C’est de la palissade d’écrire que la collaboration entre le président de la République et son premier ministre s’avère importante pour initier le changement qu’il clamait lors de sa campagne électorale. Et, il continue de le clamer un an après son accession à la plus haute magistrature de l’État haïtien. D’après le président Martelly et ses plus proches collaborateurs, M. Lamothe est le personnage qu’il faut pour la mise en branle de la nouvelle orientation tant attendue. Entre temps, le grand public n’a pas encore perçu les signes du vrai départ alors que le pays s’enfonce dans un inquiétant conservatisme.
Qu’est-ce que la nation peut attendre de M. Lamothe qui, lui non plus, ne s’est jamais occupé de politique active?
Le nouveau premier ministre, à la fin du mois de février et au début du mois de mai, a lu séparément devant les deux Chambres sa déclaration de politique générale. Cela s’est passé dans une ambiance asphyxiante qui a dévoilé une fois de plus le niveau de conscience de la grande majorité de ces représentants du peuple haïtien. Malgré un curriculum qui n’a pas répondu, excepté à son âge, comme a dit la malice populaire, au prescrit de la Constitution, cet homme d’affaires a été ratifié, disons mieux, acclamé au Sénat et à la chambre des députés.
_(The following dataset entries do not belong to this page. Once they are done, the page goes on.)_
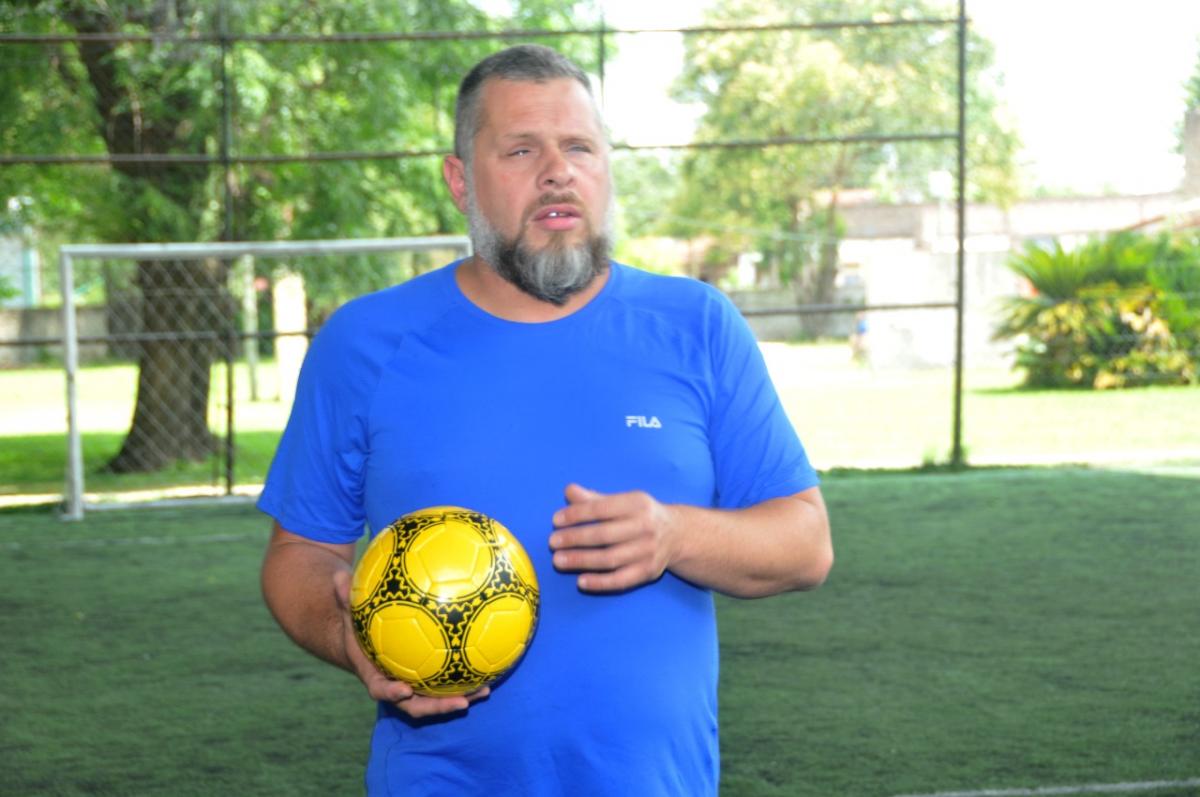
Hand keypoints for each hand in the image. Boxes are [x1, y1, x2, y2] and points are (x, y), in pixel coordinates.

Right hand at [332, 569, 489, 717]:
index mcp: (374, 674)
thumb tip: (338, 575)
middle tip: (460, 703)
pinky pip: (446, 682)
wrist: (364, 642)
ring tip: (484, 690)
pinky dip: (465, 679)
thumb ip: (344, 597)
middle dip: (438, 706)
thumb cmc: (355, 626)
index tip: (404, 690)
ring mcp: (413, 686)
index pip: (381, 689)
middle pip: (417, 705)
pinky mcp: (427, 679)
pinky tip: (489, 668)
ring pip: (437, 698)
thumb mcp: (348, 612)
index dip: (392, 693)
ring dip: (461, 697)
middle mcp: (396, 686)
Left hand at [549, 484, 678, 591]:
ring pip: (610, 559)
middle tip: (552, 542)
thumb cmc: (641, 516)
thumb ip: (594, 499)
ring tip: (558, 560)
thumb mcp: (622, 501)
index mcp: (637, 504)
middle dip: (575, 539)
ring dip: (581, 561)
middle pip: (604, 535)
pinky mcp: (649, 572)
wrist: (677, 535)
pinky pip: (621, 580)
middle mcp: (645, 527)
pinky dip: (600, 583)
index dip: (577, 514)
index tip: (555, 520)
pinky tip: (580, 582)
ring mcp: (648, 551)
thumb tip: (569, 491)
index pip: (602, 509)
Est- ce que le peuple comme la Constitution sera aussi une fois de plus mis à l’index ?
Nous avons entendu la déclaration de la politique générale du nouveau premier ministre. Elle ne diffère en rien des autres déclarations présentées par ses prédécesseurs à la primature ? De la logomachie, prédisent plus d’un. En effet, M. Lamothe n’a rien apporté de nouveau dans son adresse qui ne vaut pas plus qu’un simple geste administratif, devenu depuis l’adoption de la Constitution de 1987, coutumier. Ce sont toujours les mêmes promesses présentées dans des phrases différentes.
La déclaration générale de M. Lamothe est essentiellement imbriquée dans la ligne politique et idéologique du pouvoir. C’est une politique d’abandon du pays, à la merci des dons et des investissements étrangers, même au détriment de ce dernier. L’exemple de la zone franche installée à Caracole qui présage une véritable catastrophe écologique, non seulement pour toute l’île d’Haïti, mais pour tout l’univers, vu l’importance de la réserve de la baie du même nom en mangrove, demeure emblématique.
Beaucoup de voix se sont soulevées pour dénoncer l’éventuelle pollution des rivières et d’éventuels autres épiphénomènes sociaux conséquemment à ce thanatoprojet. Beaucoup d’études ont montré que cette politique de livrer le décollage national aux zones franches et aux usines d’assemblage ressemble à des leurres. Le nouveau locataire de la primature ne s’en soucie guère.
La déclaration de politique générale du nouveau chef de gouvernement s’est inspirée de la volonté de la classe politique traditionnelle qui ne cesse d’affirmer de façon la plus éhontée, surtout depuis la première occupation américaine de 1915, son cinglant antinationalisme au profit de son avantage égocentrique, exclusif. L’attente de la grande majorité de la population demeure. Il en sera ainsi toutes les fois qu’elle ne pourra s’organiser de façon autonome pour résoudre ses propres revendications.